## INSTRUÇÃO 1
Copie sem nenhuma alteração todas as linhas da seção Dados do exercício, mais abaixo, omitindo as imagens.

:: TRECHO FORNECIDO ::

Trata-se de uma tese que poderá agora ser aplicada aos demais 231 réus presos em flagrante nos edifícios-sede dos Poderes ou na Esplanada dos Ministérios, em Brasília. Com isso, não será necessária uma individualização detalhada da conduta de cada um para uma condenação. “Em crimes em multidão, entendo que todos devem responder pelo resultado comum. O autor estava ciente de sua atuação em harmonia com os atos de todos que ali estavam, em uma concorrência de vontades bem caracterizada. Os agentes envolvidos na prática criminosa exerceram influência uns sobre os outros”, disse Cristiano Zanin na sessão desta quinta.
“Os crimes multitudinários envolvem delitos praticados em contexto de massa, com participação difusa, de grande quantidade de pessoas, muitas das quais sem qualquer inter-relação prévia, estabelecida em data anterior. As dificuldades observadas para detalhar a conduta de cada elo dessa multidão, todavia, não pode conduzir à letargia dos órgãos responsáveis pela persecução penal, sob pena de eventos criminosos, extremamente graves e extremamente disruptivos do tecido social tornarem-se, na prática, imunes à própria jurisdição criminal do Estado”, afirmou a presidente da Corte, Rosa Weber.
Moraes destacou vídeos e falas de invasor
Ainda assim, no caso de Aécio Pereira, Moraes exibiu, na sessão desta quarta, vídeos do momento em que ocupava o plenário do Senado e a rampa do Congresso, vestindo camiseta com a frase “intervenção militar federal”, e dizendo: “Amigos da Sabesp, quem não acreditou, tamo aqui, quem não acreditou, tô aqui por vocês também, p…, olha aonde eu estou, na mesa do presidente.” Em seu voto, o ministro também anexou votos de espaços depredados no Senado, e reproduziu trechos de depoimento em que ele admitiu que partiu de São Paulo com o objetivo de “lutar pela liberdade”.
Divergência sobre tentativa de golpe
“Está comprovado nos autos, tanto pelos depoimentos de testemunhas arroladas pelo Ministério Público Federal, quanto pelas conclusões do interventor federal, que Aécio Lúcio Costa Pereira, como participante e integrante das caravanas que estavam no acampamento do QG do Exército naquele fim de semana e invasor de prédios públicos na Praça dos Três Poderes, com emprego de violência ou grave ameaça, tentou depor o governo legitimamente constituído, por meio da depredação e ocupação dos edifícios-sede dos Três Poderes da República”, afirmou Alexandre de Moraes em seu voto, nesta quarta (13).

:::
:: DADOS DO EXERCÍCIO ::

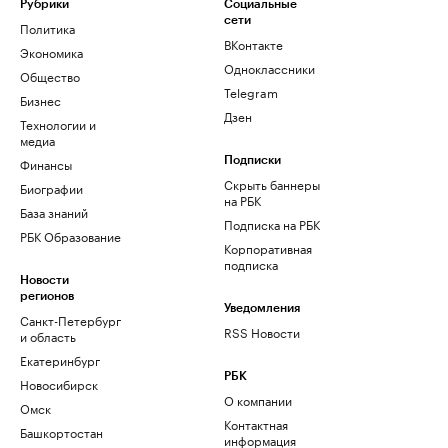
Рубрики
Социальные
сети
Политика
ВКонтакте
Экономика
Одноклассники
Общество
Telegram
Бизнес
Дзен
Технологии и
медиа
Финансы
Подписки
Скрыть баннеры
Биографии
на РБК
База знаний
Подписка на РБК
РБК Образование
Корпоративная
подписка
Новости
регионов
Уведомления
Санкт-Петербург
RSS Новости
и область
Екатеринбург
РБК
Новосибирск
О компании
Омск
Контактная
Башкортостан
информация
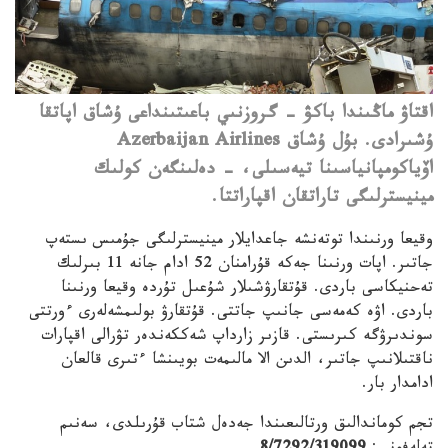
اقتاۋ ماڭىندا باكۋ – گروزنىي باعىتىنداعى ۇشاق اپاتقا
ۇشىرادى. بۇل ۇشاق Azerbaijan Airlines
اۆياكومپانياسىنا تيەسىلى، - دەلىنگەن كولىك
مينيسترلىگى تاراتقان اقپاراتتا.
وقيعا ورنىندا توتەنشە جاعدايلار مينيسترلىگى جۇمىس ىستەپ
جاتىر. اپات ورنىنا جەكە قۇرامنان 52 ادام جانە 11 بىرلىك
تەحنيكاسى باردى. قۇتقارۋشىلار شۇعىل تۇردە وقيعا ورنىنا
باردى. اۋە كەمەسى جانىپ جاتتى. قۇتقارۋ بولىمشەلەرى ءورتتى
سوندىرۋگە كىرىستى. قازىر زارداپ شەككەندەر تۋرالى اقپارات
ناقتىلانىپ جاتىر، الدىن الا مالىمەت بويىنشا ءتىرى قالعان
ادامدار بار.
تجم كوماندالىق ورتالىعىندا جەدەل شتاب قۇرىلدى، سەنىم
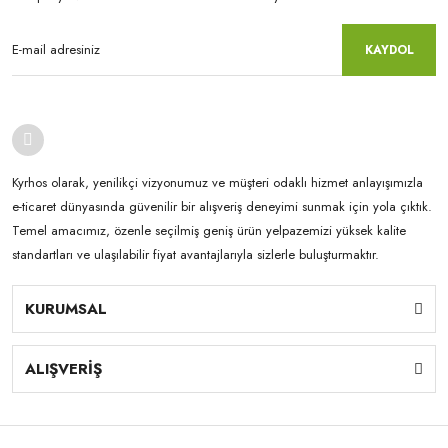
KAYDOL
Kyrhos olarak, yenilikçi vizyonumuz ve müşteri odaklı hizmet anlayışımızla
e-ticaret dünyasında güvenilir bir alışveriş deneyimi sunmak için yola çıktık.
Temel amacımız, özenle seçilmiş geniş ürün yelpazemizi yüksek kalite
standartları ve ulaşılabilir fiyat avantajlarıyla sizlerle buluşturmaktır.
KURUMSAL
ALIŞVERİŞ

:::

## INSTRUÇÃO 2
Responda às perguntas sobre o trecho fornecido:
(a) A quantos réus presos em flagrante a tese poderá agora ser aplicada?
(b) Que frase estava na camiseta de Aécio Pereira?
(c) De onde Aécio Pereira admitiu ter partido?

## ESPAÇO DE RESPOSTA 1
Рубрики
Социальные
сети
Политика
ВКонтакте
Экономика
Одноклассники
Общество
Telegram
Бизнес
Дзен
Технологии и
медиа
Финансы
Подписки
Скрыть баннеры
Биографии
на РБК
База знаний
Подписка на РБК
РБК Образование
Корпоративная
подписка
Новости
регионов
Уведомления
Санкт-Петербург
RSS Новости
и область
Екатеринбург
РБК
Новосибирск
О компании
Омск
Контактная
Башкортостан
информация
اقتاۋ ماڭىندا باكۋ – گروزنىي باعىتىنداعى ۇشاق اپاتقا
ۇشىرادى. بۇل ۇشاق Azerbaijan Airlines
اۆياكومپانياسىنا تيەسىلى، - دەلىنگەن كولىك
مينيسترلىگى تاراتقان اقپاراتتا.
وقيعا ورنىندا توتەنشە جاعدايلار مينيسترلىگى جۇمىس ىستەپ
جاتىر. اپات ورنىنا جەكە قۇرامنان 52 ادام جانە 11 بىرلىك
تەحنيكاسى باردى. قۇتقارۋشىلار شۇعىل تۇردە وقيعا ورنىنا
باردى. اۋە كەمەسى جانىپ جاتتى. قۇتقارۋ بولىمشەلەرى ءورتتى
سوندىرۋگە كىرىستى. قازىر زارداپ شەككەندەر تۋرالى اقپارات
ناقتىلانىپ جاتىر، الدىن الا مالىمەت بويىنشا ءتىرى قالعان
ادامدار بار.
تجم كوماندالىق ورتالىعىندا جەدەل شتاب قۇرىلدى، سەنىم
KAYDOL
Kyrhos olarak, yenilikçi vizyonumuz ve müşteri odaklı hizmet anlayışımızla
e-ticaret dünyasında güvenilir bir alışveriş deneyimi sunmak için yola çıktık.
Temel amacımız, özenle seçilmiş geniş ürün yelpazemizi yüksek kalite
standartları ve ulaşılabilir fiyat avantajlarıyla sizlerle buluşturmaktır.
KURUMSAL
ALIŞVERİŞ

## ESPAÇO DE RESPOSTA 2
(a) Aos demais 231 réus presos em flagrante.
(b) "intervenção militar federal".
(c) De São Paulo.